Requirements => Copy the provided passage between "Show that $$u" and "as $\alpha$ varies.", inclusive, substituting "formula" for each "expression".

Show that $$u \sin \alpha = v \sin(\alpha + \theta)$$ and find an expression for $w$ in terms of $v$, $\theta$ and $\alpha$.
Show further that $$\sin \theta = \cos(\theta + \alpha) \sin \alpha + e \sin(\theta + \alpha) \cos \alpha$$ and find an expression for $\tan \theta$ in terms of $\tan \alpha$ and $e$. Find, in terms of $e$, the maximum value of $\tan \theta$ as $\alpha$ varies.

Dataset entries =>

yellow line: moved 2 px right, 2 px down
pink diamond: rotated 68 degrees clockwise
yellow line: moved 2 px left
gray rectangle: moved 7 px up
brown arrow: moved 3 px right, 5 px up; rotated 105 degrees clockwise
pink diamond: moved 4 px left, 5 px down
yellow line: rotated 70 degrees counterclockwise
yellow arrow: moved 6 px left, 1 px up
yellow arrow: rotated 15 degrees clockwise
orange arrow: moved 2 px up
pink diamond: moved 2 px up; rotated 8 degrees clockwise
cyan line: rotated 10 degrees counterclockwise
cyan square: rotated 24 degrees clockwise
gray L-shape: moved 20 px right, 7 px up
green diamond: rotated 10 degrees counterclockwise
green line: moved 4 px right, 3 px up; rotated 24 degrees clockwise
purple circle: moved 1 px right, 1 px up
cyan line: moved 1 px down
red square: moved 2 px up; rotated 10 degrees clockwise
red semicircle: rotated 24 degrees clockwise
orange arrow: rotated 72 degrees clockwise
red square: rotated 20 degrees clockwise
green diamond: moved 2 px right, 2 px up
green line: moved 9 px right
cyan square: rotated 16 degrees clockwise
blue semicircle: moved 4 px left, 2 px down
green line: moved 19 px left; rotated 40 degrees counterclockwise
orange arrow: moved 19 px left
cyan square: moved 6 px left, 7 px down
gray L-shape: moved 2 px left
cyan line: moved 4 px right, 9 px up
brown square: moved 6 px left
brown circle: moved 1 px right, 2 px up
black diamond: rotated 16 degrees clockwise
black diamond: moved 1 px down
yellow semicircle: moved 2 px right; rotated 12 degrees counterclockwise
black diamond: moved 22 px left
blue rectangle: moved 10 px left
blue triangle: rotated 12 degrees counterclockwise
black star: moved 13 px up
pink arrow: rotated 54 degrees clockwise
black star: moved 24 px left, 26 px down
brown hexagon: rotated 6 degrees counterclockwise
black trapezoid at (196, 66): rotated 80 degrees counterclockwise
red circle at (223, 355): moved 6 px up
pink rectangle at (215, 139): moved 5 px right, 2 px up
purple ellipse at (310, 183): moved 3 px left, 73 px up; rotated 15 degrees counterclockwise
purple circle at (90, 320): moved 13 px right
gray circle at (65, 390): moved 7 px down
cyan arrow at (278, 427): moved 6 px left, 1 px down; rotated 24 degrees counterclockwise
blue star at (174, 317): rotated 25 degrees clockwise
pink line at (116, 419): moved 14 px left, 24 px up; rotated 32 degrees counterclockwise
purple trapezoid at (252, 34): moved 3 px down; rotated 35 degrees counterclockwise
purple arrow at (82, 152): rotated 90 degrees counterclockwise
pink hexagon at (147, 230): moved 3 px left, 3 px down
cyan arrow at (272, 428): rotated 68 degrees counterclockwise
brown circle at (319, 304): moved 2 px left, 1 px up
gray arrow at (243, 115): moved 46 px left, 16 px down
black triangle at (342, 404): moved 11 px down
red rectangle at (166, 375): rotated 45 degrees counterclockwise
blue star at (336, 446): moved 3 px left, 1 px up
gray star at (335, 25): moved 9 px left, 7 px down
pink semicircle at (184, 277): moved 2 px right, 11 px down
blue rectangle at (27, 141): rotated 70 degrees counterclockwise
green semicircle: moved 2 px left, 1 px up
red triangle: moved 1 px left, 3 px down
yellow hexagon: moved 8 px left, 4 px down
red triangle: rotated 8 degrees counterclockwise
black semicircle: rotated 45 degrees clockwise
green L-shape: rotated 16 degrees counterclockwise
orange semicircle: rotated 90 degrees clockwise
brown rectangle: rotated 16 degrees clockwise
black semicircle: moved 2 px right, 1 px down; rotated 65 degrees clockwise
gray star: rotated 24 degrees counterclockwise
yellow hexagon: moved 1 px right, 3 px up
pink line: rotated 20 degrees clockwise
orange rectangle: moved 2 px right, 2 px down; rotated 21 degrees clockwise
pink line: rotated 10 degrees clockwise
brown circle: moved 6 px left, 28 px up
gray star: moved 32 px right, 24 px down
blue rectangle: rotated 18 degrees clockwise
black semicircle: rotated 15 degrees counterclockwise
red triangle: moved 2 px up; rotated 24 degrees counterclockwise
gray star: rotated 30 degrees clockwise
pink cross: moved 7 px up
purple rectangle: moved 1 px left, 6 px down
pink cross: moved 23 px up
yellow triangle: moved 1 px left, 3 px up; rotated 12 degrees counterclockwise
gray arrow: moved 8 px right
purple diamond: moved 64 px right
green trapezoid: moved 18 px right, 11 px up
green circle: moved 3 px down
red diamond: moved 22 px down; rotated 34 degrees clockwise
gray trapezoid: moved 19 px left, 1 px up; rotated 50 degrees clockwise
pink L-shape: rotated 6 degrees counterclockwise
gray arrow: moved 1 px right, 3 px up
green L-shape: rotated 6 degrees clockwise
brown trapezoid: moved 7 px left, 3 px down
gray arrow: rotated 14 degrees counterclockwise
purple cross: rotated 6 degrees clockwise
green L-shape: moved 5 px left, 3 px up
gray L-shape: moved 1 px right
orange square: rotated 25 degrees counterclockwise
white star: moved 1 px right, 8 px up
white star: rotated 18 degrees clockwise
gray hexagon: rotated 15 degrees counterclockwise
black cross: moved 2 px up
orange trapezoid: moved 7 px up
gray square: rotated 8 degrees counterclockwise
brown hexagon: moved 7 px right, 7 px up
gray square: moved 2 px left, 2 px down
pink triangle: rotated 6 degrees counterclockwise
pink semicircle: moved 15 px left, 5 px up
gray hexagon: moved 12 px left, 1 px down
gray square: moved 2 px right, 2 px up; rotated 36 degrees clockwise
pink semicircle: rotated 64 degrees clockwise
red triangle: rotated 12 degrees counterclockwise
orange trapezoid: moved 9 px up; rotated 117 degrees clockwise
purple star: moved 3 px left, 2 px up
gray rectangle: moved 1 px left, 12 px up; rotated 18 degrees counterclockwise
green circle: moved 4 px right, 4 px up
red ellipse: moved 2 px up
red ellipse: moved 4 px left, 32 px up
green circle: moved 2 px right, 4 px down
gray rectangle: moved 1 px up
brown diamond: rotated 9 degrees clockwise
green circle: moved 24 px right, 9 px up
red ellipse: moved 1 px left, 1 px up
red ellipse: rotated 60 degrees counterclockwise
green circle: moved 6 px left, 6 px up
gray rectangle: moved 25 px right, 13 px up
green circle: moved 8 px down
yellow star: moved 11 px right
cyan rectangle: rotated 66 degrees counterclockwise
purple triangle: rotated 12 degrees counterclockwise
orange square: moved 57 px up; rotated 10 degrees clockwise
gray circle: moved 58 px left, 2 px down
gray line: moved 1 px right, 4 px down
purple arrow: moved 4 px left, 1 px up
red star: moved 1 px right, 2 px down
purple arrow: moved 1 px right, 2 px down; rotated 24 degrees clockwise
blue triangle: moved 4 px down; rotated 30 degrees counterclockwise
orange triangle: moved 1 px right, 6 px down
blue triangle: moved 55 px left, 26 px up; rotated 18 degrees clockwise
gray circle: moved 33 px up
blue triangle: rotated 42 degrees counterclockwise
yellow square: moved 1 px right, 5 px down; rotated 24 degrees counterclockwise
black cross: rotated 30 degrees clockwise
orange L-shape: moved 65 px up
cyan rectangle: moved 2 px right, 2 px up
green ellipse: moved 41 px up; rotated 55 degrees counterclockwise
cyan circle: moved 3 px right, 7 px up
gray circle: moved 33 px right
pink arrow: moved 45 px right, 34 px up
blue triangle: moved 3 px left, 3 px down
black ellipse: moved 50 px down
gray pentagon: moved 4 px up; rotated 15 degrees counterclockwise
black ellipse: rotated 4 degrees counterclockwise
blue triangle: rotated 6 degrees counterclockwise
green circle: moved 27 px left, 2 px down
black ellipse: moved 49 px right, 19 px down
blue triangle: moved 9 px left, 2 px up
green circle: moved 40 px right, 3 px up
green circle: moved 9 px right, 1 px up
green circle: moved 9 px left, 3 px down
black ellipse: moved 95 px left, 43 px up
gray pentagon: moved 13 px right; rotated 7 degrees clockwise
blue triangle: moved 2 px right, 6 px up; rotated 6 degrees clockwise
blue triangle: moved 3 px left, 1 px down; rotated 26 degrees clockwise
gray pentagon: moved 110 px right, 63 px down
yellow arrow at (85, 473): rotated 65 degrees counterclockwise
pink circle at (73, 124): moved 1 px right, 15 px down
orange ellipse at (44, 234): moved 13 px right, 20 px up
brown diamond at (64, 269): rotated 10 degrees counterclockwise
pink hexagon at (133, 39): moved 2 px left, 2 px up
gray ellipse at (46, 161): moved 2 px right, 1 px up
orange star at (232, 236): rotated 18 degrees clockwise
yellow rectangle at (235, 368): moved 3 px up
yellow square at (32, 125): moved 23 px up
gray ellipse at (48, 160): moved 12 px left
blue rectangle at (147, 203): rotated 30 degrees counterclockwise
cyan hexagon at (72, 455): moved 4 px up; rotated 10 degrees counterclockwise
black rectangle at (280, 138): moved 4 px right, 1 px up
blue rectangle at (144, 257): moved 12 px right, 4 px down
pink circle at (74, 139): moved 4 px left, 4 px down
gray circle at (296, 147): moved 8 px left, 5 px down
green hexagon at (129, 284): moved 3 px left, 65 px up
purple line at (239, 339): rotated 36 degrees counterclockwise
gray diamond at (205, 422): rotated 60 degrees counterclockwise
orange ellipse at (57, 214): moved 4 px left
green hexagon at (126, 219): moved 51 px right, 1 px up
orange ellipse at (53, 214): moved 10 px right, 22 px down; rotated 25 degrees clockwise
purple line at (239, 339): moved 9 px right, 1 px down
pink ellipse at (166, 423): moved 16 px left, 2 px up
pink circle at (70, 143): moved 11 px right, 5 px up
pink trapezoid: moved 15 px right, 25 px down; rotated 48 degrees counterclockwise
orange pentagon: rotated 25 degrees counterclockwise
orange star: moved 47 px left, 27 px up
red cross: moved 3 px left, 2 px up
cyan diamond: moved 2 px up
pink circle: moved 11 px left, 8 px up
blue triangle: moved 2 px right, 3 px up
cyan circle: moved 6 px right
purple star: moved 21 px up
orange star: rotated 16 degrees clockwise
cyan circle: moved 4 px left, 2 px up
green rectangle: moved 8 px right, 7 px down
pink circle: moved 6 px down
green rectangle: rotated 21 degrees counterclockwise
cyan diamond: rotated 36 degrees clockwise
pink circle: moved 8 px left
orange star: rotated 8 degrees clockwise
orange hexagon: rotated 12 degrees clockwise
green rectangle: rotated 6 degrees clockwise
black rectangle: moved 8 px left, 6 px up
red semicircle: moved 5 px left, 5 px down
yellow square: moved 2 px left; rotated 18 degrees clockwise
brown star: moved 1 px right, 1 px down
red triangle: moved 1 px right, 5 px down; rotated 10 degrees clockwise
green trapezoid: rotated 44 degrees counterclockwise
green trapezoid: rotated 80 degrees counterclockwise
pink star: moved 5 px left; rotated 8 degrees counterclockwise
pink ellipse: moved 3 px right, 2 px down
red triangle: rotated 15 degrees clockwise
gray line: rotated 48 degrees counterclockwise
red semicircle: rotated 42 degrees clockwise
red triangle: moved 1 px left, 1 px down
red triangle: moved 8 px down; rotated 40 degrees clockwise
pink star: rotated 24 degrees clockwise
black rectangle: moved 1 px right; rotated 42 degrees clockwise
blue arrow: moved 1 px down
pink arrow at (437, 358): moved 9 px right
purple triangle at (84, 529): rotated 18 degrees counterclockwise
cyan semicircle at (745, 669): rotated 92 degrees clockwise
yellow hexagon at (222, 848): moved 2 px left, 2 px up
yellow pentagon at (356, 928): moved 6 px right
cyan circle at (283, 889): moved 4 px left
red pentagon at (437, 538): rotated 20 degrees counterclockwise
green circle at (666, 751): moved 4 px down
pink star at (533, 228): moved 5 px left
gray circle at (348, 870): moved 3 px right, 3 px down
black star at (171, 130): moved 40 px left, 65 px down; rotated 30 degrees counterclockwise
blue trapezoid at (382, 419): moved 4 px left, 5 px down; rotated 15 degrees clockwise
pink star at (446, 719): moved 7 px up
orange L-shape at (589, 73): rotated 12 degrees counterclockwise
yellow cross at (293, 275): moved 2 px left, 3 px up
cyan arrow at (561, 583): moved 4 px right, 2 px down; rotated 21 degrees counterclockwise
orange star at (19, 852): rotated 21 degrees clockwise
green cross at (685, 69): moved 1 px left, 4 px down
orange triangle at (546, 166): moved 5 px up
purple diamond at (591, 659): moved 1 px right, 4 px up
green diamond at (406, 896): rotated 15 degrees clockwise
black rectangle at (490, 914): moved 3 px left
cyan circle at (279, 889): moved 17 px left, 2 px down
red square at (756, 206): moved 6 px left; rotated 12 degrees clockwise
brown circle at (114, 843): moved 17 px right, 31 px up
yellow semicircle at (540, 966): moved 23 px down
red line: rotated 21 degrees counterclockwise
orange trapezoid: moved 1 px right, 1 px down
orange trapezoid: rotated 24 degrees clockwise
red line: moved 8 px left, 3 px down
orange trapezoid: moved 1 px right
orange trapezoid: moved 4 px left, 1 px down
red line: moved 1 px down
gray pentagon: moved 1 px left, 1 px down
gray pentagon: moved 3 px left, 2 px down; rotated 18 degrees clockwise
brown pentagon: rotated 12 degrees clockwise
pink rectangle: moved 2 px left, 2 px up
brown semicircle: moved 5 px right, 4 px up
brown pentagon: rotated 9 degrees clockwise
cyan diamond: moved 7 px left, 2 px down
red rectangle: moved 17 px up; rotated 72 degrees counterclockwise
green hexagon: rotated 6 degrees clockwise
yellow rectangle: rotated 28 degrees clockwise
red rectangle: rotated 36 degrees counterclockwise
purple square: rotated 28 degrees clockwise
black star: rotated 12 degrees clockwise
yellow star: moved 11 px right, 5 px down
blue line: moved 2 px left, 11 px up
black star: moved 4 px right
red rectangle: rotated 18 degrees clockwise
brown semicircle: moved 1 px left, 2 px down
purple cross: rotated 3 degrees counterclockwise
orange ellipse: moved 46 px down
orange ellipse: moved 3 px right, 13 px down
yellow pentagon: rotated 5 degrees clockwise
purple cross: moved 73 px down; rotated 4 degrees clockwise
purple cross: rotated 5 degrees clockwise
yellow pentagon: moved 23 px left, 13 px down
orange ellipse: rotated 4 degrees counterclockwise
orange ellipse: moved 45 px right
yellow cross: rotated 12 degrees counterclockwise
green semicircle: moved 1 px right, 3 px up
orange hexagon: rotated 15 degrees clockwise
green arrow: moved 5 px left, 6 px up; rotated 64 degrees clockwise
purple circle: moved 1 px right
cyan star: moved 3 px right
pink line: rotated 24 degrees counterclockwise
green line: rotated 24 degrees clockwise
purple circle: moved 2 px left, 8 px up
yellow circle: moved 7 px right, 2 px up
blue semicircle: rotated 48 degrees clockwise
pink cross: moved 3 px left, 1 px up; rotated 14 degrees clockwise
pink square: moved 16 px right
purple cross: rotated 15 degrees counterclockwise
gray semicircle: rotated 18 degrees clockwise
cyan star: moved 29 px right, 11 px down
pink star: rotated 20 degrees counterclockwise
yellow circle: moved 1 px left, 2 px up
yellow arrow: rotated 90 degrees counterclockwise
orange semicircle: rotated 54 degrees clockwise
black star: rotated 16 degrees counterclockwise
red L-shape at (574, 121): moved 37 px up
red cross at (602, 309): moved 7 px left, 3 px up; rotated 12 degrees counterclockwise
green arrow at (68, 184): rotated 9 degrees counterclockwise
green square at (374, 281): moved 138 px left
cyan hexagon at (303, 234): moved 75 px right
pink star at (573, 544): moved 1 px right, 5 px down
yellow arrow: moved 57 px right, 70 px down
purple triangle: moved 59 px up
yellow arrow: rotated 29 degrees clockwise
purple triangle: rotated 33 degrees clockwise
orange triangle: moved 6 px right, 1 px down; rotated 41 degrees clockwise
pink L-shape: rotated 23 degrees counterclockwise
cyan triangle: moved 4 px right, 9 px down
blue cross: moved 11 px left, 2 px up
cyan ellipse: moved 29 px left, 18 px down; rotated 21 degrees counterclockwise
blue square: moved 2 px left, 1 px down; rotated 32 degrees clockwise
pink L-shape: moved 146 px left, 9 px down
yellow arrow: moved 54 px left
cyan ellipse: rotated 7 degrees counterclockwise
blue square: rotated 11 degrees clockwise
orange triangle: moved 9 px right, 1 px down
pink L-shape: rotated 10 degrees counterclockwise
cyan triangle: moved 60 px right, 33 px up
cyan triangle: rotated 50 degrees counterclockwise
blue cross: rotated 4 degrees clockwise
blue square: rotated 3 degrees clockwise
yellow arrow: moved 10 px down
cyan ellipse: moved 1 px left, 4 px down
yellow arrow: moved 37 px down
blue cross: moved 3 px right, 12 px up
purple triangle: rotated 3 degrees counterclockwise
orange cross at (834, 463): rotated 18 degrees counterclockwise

Correct answer =>
Show that $$u \sin \alpha = v \sin(\alpha + \theta)$$ and find an formula for $w$ in terms of $v$, $\theta$ and $\alpha$.
Show further that $$\sin \theta = \cos(\theta + \alpha) \sin \alpha + e \sin(\theta + \alpha) \cos \alpha$$ and find an formula for $\tan \theta$ in terms of $\tan \alpha$ and $e$. Find, in terms of $e$, the maximum value of $\tan \theta$ as $\alpha$ varies.